Via its subsidiary Alexa, the e-commerce firm is letting people get at a regularly updated copy of much of the information found on the web.

Via the Alexa service, anyone with a basic knowledge of programming will be able to search 4.5 billion web pages from more than 16 million websites for whatever they want.

Prices for the service start at $1 per processor per hour to crunch the data.

Net gains

Those signing up for the service get access to the copy of the web that Alexa refreshes every month, which comprises up to 300 terabytes of data.
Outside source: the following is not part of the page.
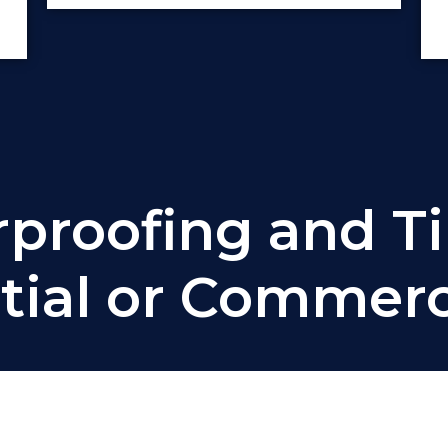
roofing and Ti
tial or Commerci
Users also get at the infrastructure Alexa maintains to crunch through the data for interesting information.

In a statement Alexa said that it expected a lot of interest from entrepreneurs keen to use web search systems for their own applications or services.

As examples of what can be done with a copy of the web Alexa showed off an image search application and a service called Musipedia.

$1 per processor hour
$1 per gigabyte/year of user storage
$1 per 50 gigabytes of data processed
$1 per gigabyte uploaded/downloaded
The image search allows people to query all the metadata that digital cameras attach to snapshots which record when a picture was taken, which model and make of camera was used and the image's size.

The Musipedia service lets people search for song melodies and lets them whistle a query and submit it to the database.

Industry experts said Alexa's move could change the search industry because the cost of setting up a global infrastructure to scan and index the web was prohibitive.

By contrast Alexa said that running searches via a copy of the entire web should cost a few thousand dollars.

Users pay for the amount of computer processors they use to crunch through data, by gigabyte of storage they need and how much data they have processed.

The move comes as a challenge to search giants such as Google and Yahoo which do let coders get at their net data but only via closely controlled programming interfaces.